Year 2014

Kate Seaver's 'Medicinal Herbs' Design Wins Common Ground Art Contest

Kate Seaver’s drawing of medicinal herbs, featured on this year’s Common Ground Country Fair poster (and T-shirts, cotton bags and other goods), emits a bright and positive energy that reflects the artist, her farm and the healthful qualities of herbs.

Kate and her husband, John, are MOFGA journeypersons in their second season of market gardening at their MOFGA-certified organic Up-Beet Farm in Porter Village, where they live with and home-school daughter Cora. They are working toward producing a sustainable 5 acres of organic and biointensive heirloom vegetables, herbs, cut flowers and seedlings, with Broadturn Farm’s John Bliss and Stacy Brenner as their mentors this year; Piper’s Knoll Farm in Newfield, Maine, mentored them last year.

The Seavers are inspired by permaculture, biodynamic and nutrient density principles – and by MOFGA. They left Maine for a year, but Kate says they “needed to be back in Maine; it’s so supportive for farming.” They say they hope to stay open-minded as stewards of food and the earth and to continue to see agriculture as an artistic and joyful endeavor.

Both are very interested in nutrition and community health – and share a love for reggae music as well. In fact, Up-Beet Farm was named for that musical genre. Kate sings reggae and would like to perform at the Common Ground Country Fair someday. She is also learning to play ukulele.

Originally from Fryeburg, Kate grew up in the Fryeburg and Porter areas. She began creating art as a child, and her first visit to the Common Ground Country Fair, at age 13, sowed an idea: She wanted to design a winning Fair poster someday.

After working as a tattoo artist, she majored in illustration at Maine College of Art (MECA). Her medicinal herbs poster drew on both backgrounds.

“I used Prisma colors” – pencils with colors that blend – for the poster design. “I had used those pencils for designing tattoos, because they blend the way ink would on skin.”

Artist Kate Seaver won the 2014 poster design contest for the Common Ground Country Fair. Rachel Nichols photo.

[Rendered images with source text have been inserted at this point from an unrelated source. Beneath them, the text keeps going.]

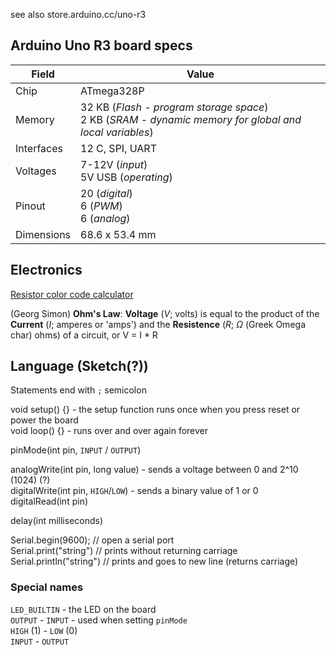 see also store.arduino.cc/uno-r3

## Arduino Uno R3 board specs

|Field | Value
---|---
|Chip|ATmega328P
|Memory|32 KB (*Flash - program storage space*)<br/>2 KB (*SRAM - dynamic memory for global and local variables*)|1 KB (*EEPROM*)
|Interfaces| 12 C, SPI, UART
|Voltages|7-12V (*input*)<br/>5V USB (*operating*)
|Pinout|20 (*digital*)<br/>6 (*PWM*)<br/>6 (*analog*)
|Dimensions|68.6 x 53.4 mm

## Electronics

[Resistor color code calculator](https://resistorcolorcodecalc.com/)

(Georg Simon) **Ohm's Law**: **Voltage** (*V*; volts) is equal to the product of the **Current** (*I*; amperes or 'amps') and the **Resistence** (*R*; *Ω* (Greek Omega char) ohms) of a circuit, or V = I * R


## Language (Sketch(?))

Statements end with `;` semicolon

void setup() {} -  the setup function runs once when you press reset or power the board  
void loop() {} - runs over and over again forever  


pinMode(int pin, `INPUT` / `OUTPUT`)

analogWrite(int pin, long value) - sends a voltage between 0 and 2^10 (1024) (?)  
digitalWrite(int pin, `HIGH`/`LOW`) - sends a binary value of 1 or 0  
digitalRead(int pin)  

delay(int milliseconds)

Serial.begin(9600); // open a serial port  
Serial.print("string") // prints without returning carriage  
Serial.println("string") // prints and goes to new line (returns carriage)

### Special names

`LED_BUILTIN` - the LED on the board  
`OUTPUT` - `INPUT` - used when setting `pinMode`  
`HIGH` (1) - `LOW` (0)  
`INPUT` - `OUTPUT`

Her training at MECA helped, too. She hopes to expand her art by painting “not just the surface of things, but the energy I feel behind them.” And she wants to continue to use her illustration talent to produce educational books and pamphlets about farming and herbs.

The herbs that inspired the poster grew at Up-Beet Farm.

“I always wanted to know more about herbs,” says Kate. “I’m taking a course by video with Gail Faith Edwards [of Blessed Maine Herb Farm]. Deb Soule’s garden [at Avena Botanicals in Rockport] was another inspiration. I saw the biggest mullein plant I’ve ever seen there.”

Kate grew the herbs that appear on the poster and chose to depict them because “those are the herbs I felt comfortable with. They’re bright, pretty, alive. The herb garden is very healing.”

Up-Beet’s produce and Kate’s art appear in the Seavers’ new health food store and café, Good Health Grocery, on Route 25, next to the Porter Emporium in Porter Village. They’ll be selling produce from other farms, too. “We’re aiming for all certified-organic,” says Kate. A certified yoga teacher, Kate will begin offering yoga classes there this fall.

Like a richly integrated living soil, Kate has even more going on. She waitresses at and sells her vegetables to Flatbread Company in North Conway, N.H., and has recently been commissioned to create artwork for that restaurant.

Kate says her favorite reggae song is probably Bob Marley’s ‘Redemption Song.’ That seems fitting in light of the life she has created for herself: “Emancipate yourselves from mental slavery,” sings Marley; “None but ourselves can free our minds.”